What is AMM-Based Market?

An Automated Market Maker (AMM) is a mechanism that replaces traditional order books with a mathematical formula to facilitate trading and price discovery.

AMM in Prophecy

In Prophecy, AMM-based markets are utilised to:

  • Provide Continuous Liquidity: Traders can buy or sell shares at any time without relying on counterparties.

  • Enable Efficient Price Discovery: Prices are dynamically adjusted based on the AMM formula and the ratio of assets in the liquidity pool.

How It Works

  1. Liquidity Pools:

  • Each market is backed by a liquidity pool containing two assets: tokens representing the possible outcomes (e.g., YES/NO).

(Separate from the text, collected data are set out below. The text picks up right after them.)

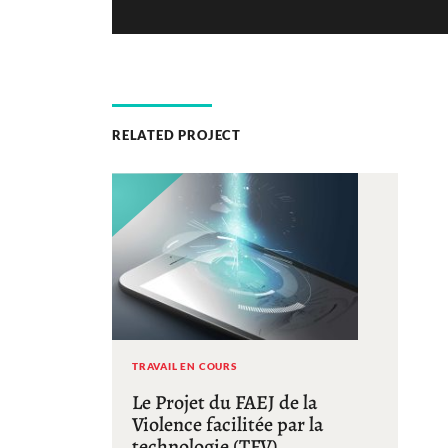
RELATED PROJECT
TRAVAIL EN COURS
Le Projet du FAEJ de la
Violence facilitée par la
technologie (TFV)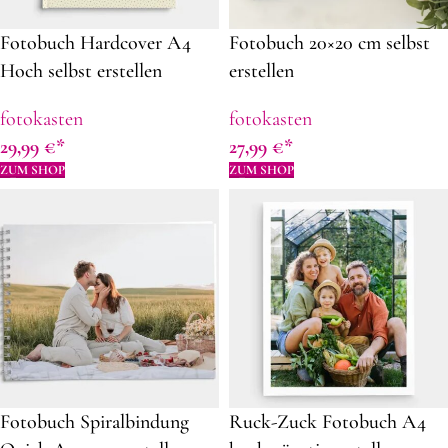
Fotobuch Hardcover A4
Fotobuch 20×20 cm selbst
Hoch selbst erstellen
erstellen
fotokasten
fotokasten
29,99
€
27,99
€
ZUM SHOP
ZUM SHOP
Fotobuch Spiralbindung
Ruck-Zuck Fotobuch A4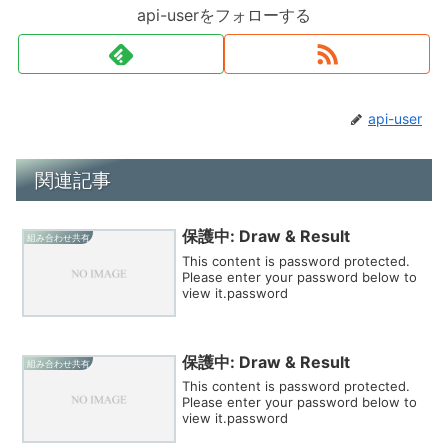
api-userをフォローする
api-user
関連記事
保護中: Draw & Result
組み合わせ共有
This content is password protected.
Please enter your password below to
view it.password
保護中: Draw & Result
組み合わせ共有
This content is password protected.
Please enter your password below to
view it.password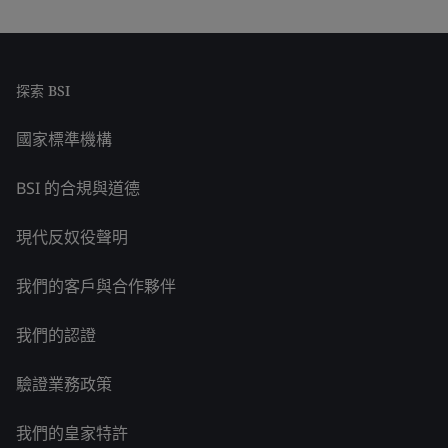
探索 BSI
國家標準機構
BSI 的合規與道德
現代反奴役聲明
我們的客戶與合作夥伴
我們的認證
驗證業務政策
我們的皇家特許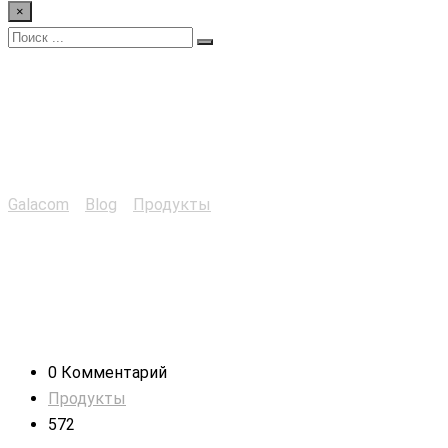
×
Команда внимание
всем
Galacom
>
Blog
>
Продукты
>
Команда внимание всем
0 Комментарий
Продукты
572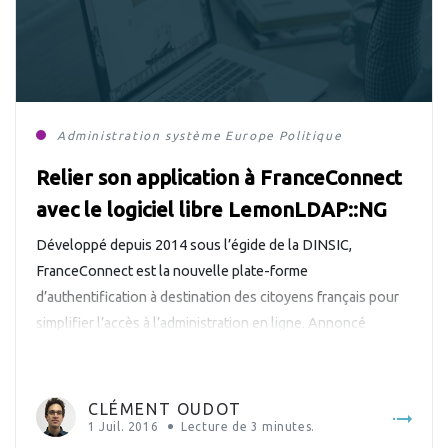
Administration système
Europe
Politique
Relier son application à FranceConnect
avec le logiciel libre LemonLDAP::NG
Développé depuis 2014 sous l’égide de la DINSIC,
FranceConnect est la nouvelle plate-forme
d’authentification à destination des citoyens français pour
simplifier l’accès à l’administration en ligne. Annoncé
officiellement il y a quelques jours par le secrétaire d’État
chargé de la réforme de l’État et de la simplification,
FranceConnect est déjà utilisé par de nombreuses
CLÉMENT OUDOT
administrations. […]
1 Juil. 2016
Lecture de
3
minutes.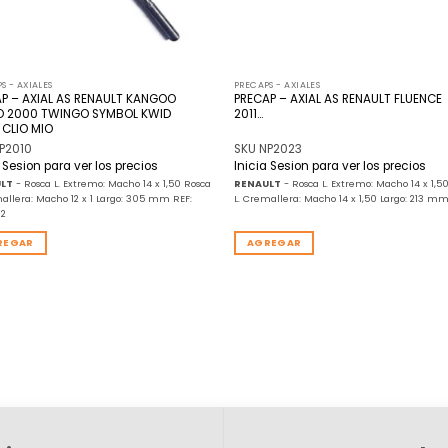
S - AXIALES
PRECAPS - AXIALES
P – AXIAL AS RENAULT KANGOO
PRECAP – AXIAL AS RENAULT FLUENCE
O 2000 TWINGO SYMBOL KWID
2011…
 CLIO MIO
P2010
SKU NP2023
a Sesion para ver los precios
Inicia Sesion para ver los precios
LT
- Rosca L. Extremo: Macho 14 x 1,50 Rosca
RENAULT
- Rosca L. Extremo: Macho 14 x 1,5
mallera: Macho 12 x 1 Largo: 305 mm REF:
L. Cremallera: Macho 14 x 1,50 Largo: 213 m
02
REGAR
AGREGAR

  • Users provide liquidity to these pools and earn fees from trades.

  1. Pricing Mechanism:

  • The price of an outcome token is determined by the constant product formula: x⋅y=k

In a trading pool, as traders buy or sell tokens, the ratio of tokens adjusts, impacting the price. Here:

  • k: represents the pool's total liquidity (a constant value).

  • y: is the quantity of token B (e.g., NO tokens).

  • x: is the quantity of token A (e.g., YES tokens).

3. Market Creation:

  • Anyone can create a market by providing an initial liquidity deposit( SOL and USDC) and defining the event’s outcomes.